Sektor pariwisata Indonesia mendapatkan fondasi hukum yang baru setelah Dewan Perwakilan Rakyat (DPR) RI dalam Rapat Paripurna Ke-6 menyetujui Rancangan Undang-Undang (RUU)
Jakarta, 2 Oktober 2025 – Sektor pariwisata Indonesia mendapatkan fondasi hukum yang baru setelah Dewan Perwakilan Rakyat (DPR) RI dalam Rapat Paripurna Ke-6 menyetujui Rancangan Undang-Undang (RUU) tentang Perubahan Ketiga atas UU Nomor 10 Tahun 2009 tentang Kepariwisataan untuk disahkan menjadi Undang-Undang.
Menteri Pariwisata, Widiyanti Putri Wardhana, yang menyampaikan pendapat akhir mewakili Presiden, menegaskan bahwa UU Kepariwisataan yang baru ini akan menjadi fondasi penting bagi pengembangan pariwisata Indonesia yang berkualitas, inklusif, adaptif, terencana, dan berkelanjutan.

Menjawab Tantangan Kualitas dan Keberlanjutan
Dalam paparannya di hadapan anggota dewan, Menteri Widiyanti menggarisbawahi sejumlah tantangan krusial yang diharapkan dapat dijawab oleh UU baru ini, antara lain: rendahnya kualitas layanan, kurangnya keterampilan SDM, degradasi lingkungan, tergerusnya budaya lokal, hingga minimnya manfaat ekonomi pariwisata bagi masyarakat lokal.
“Revisi RUU Kepariwisataan diharapkan mampu menjawab tantangan tersebut. Pariwisata bukan hanya memperkenalkan keindahan alam dan budaya Indonesia ke dunia, tetapi juga membuka lapangan kerja, meningkatkan devisa, dan menjadi motor penggerak ekonomi nasional,” ujar Menteri Pariwisata.

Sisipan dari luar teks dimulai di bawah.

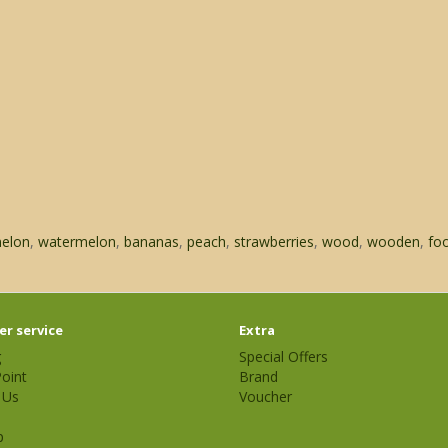
elon
,
watermelon
,
bananas
,
peach
,
strawberries
,
wood
,
wooden
,
fo
r service
Extra
g
Special Offers
oint
Brand
 Us
Voucher
p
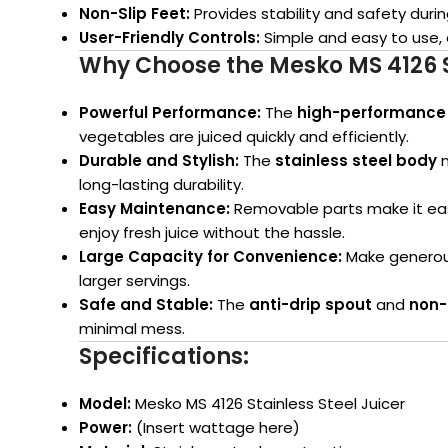
Non-Slip Feet:
Provides stability and safety duri
User-Friendly Controls:
Simple and easy to use, 
Why Choose the Mesko MS 4126 St
Powerful Performance:
The
high-performance
vegetables are juiced quickly and efficiently.
Durable and Stylish:
The
stainless steel body
n
long-lasting durability.
Easy Maintenance:
Removable parts make it eas
enjoy fresh juice without the hassle.
Large Capacity for Convenience:
Make generous 
larger servings.
Safe and Stable:
The
anti-drip spout
and
non-
minimal mess.
Specifications:
Model:
Mesko MS 4126 Stainless Steel Juicer
Power:
(Insert wattage here)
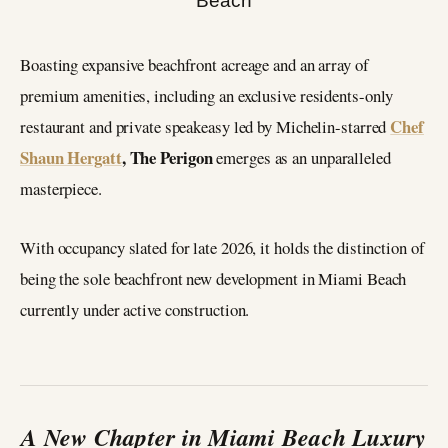
Boasting expansive beachfront acreage and an array of
premium amenities, including an exclusive residents-only
Chef
restaurant and private speakeasy led by Michelin-starred
Shaun Hergatt
, The Perigon
emerges as an unparalleled
masterpiece.
With occupancy slated for late 2026, it holds the distinction of
being the sole beachfront new development in Miami Beach
currently under active construction.
A New Chapter in Miami Beach Luxury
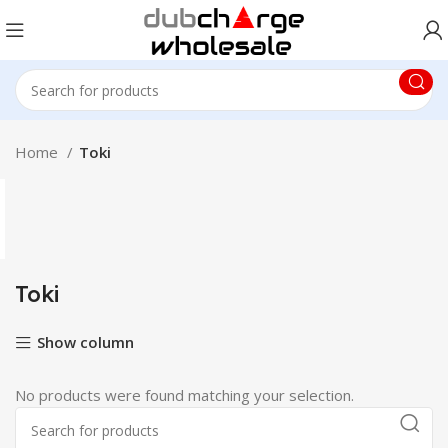
Home
Toki
Toki
Show column
No products were found matching your selection.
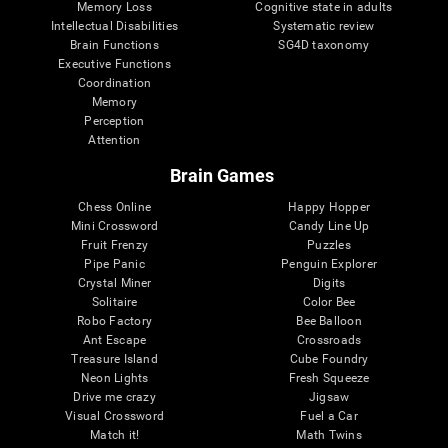
Memory Loss
Cognitive state in adults
Intellectual Disabilities
Systematic review
Brain Functions
SG4D taxonomy
Executive Functions
Coordination
Memory
Perception
Attention
Brain Games
Chess Online
Happy Hopper
Mini Crossword
Candy Line Up
Fruit Frenzy
Puzzles
Pipe Panic
Penguin Explorer
Crystal Miner
Digits
Solitaire
Color Bee
Robo Factory
Bee Balloon
Ant Escape
Crossroads
Treasure Island
Cube Foundry
Neon Lights
Fresh Squeeze
Drive me crazy
Jigsaw
Visual Crossword
Fuel a Car
Match it!
Math Twins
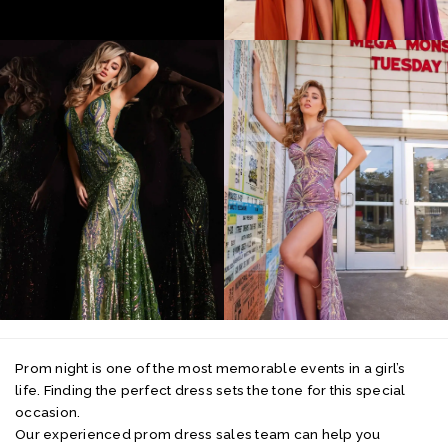
Prom night is one of the most memorable events in a girl’s
life. Finding the perfect dress sets the tone for this special
occasion.
Our experienced prom dress sales team can help you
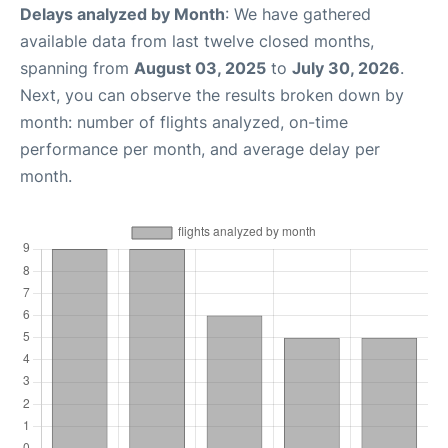
Delays analyzed by Month
: We have gathered
available data from last twelve closed months,
spanning from
August 03, 2025
to
July 30, 2026
.
Next, you can observe the results broken down by
month: number of flights analyzed, on-time
performance per month, and average delay per
month.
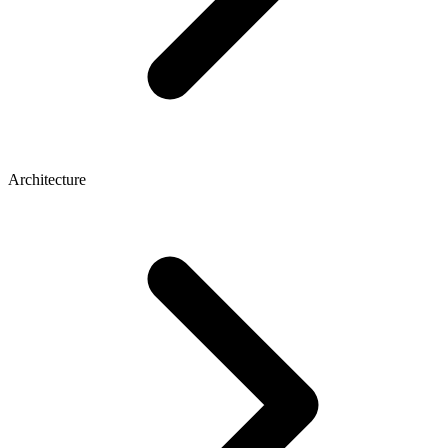
Architecture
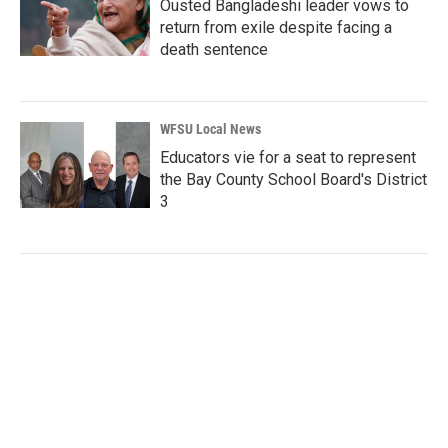
Ousted Bangladeshi leader vows to
return from exile despite facing a
death sentence
WFSU Local News
Educators vie for a seat to represent
the Bay County School Board's District
3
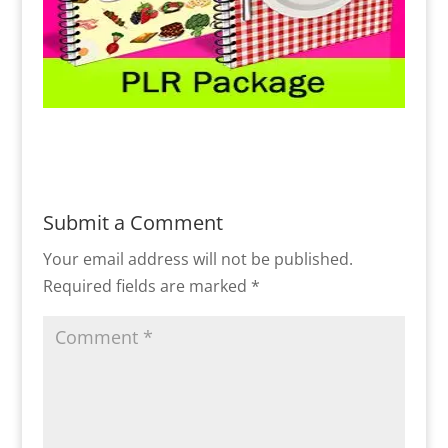
Submit a Comment
Your email address will not be published.
Required fields are marked
*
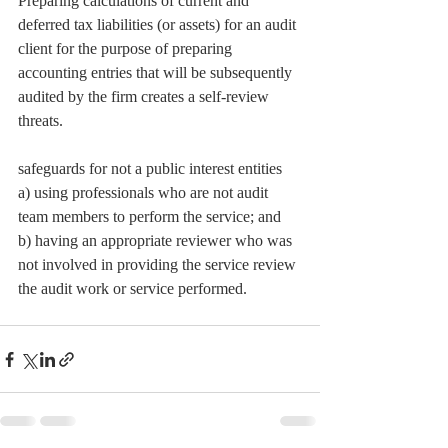
Preparing calculations of current and 
deferred tax liabilities (or assets) for an audit 
client for the purpose of preparing 
accounting entries that will be subsequently 
audited by the firm creates a self-review 
threats.
safeguards for not a public interest entities
a) using professionals who are not audit 
team members to perform the service; and 
b) having an appropriate reviewer who was 
not involved in providing the service review 
the audit work or service performed.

Menurutnya, UU ini akan memberikan kepastian hukum, mendorong pembangunan yang berorientasi pada kualitas dan keberlanjutan, serta menata arah pembangunan pariwisata yang lebih sistematis. Pengembangan pariwisata wajib menjaga keseimbangan antara pemberdayaan masyarakat, kelestarian lingkungan, dan peningkatan ekonomi.
Paradigma Baru: Ekosistem Kepariwisataan dan Peran Lokal
RUU ini memperkenalkan paradigma baru, yaitu Ekosistem Kepariwisataan, yang bertujuan untuk memastikan pengelolaan pariwisata yang lebih holistik dan terintegrasi. Substansi penting dalam UU ini mencakup:
- Peningkatan Kualitas SDM: Melalui pendidikan formal dan informal serta penanaman kesadaran sadar wisata sejak dini.
- Penguatan Peran Lokal: Perencanaan pembangunan pariwisata akan berbasis ekosistem yang memperkuat peran masyarakat lokal melalui desa wisata dan kampung wisata.
- Pemanfaatan Teknologi: Pengelolaan destinasi dan daya tarik wisata akan didukung oleh pembangunan sarana dan prasarana serta pemanfaatan teknologi informasi.
- Promosi Global: Penguatan citra pariwisata nasional akan dilakukan melalui promosi berbasis budaya, pemanfaatan diaspora Indonesia, dan kolaborasi lintas kementerian.
Ketua Komisi VII DPR RI, Saleh Partaonan Daulay, menambahkan bahwa penyusunan RUU ini merekonstruksi landasan filosofis pariwisata nasional. “Jika sebelumnya pariwisata lebih dipandang sebagai pemanfaatan sumber daya, kini pariwisata ditempatkan sebagai instrumen pembangunan peradaban, penguatan identitas nasional, dan perwujudan hak asasi manusia untuk berwisata,” jelasnya.
Dengan disetujuinya RUU Kepariwisataan secara aklamasi, naskah ini akan segera disampaikan kepada Presiden Prabowo Subianto untuk disahkan. UU ini diharapkan segera berlaku untuk memberikan landasan kerja bagi semua pihak dalam mengembangkan sektor pariwisata nasional.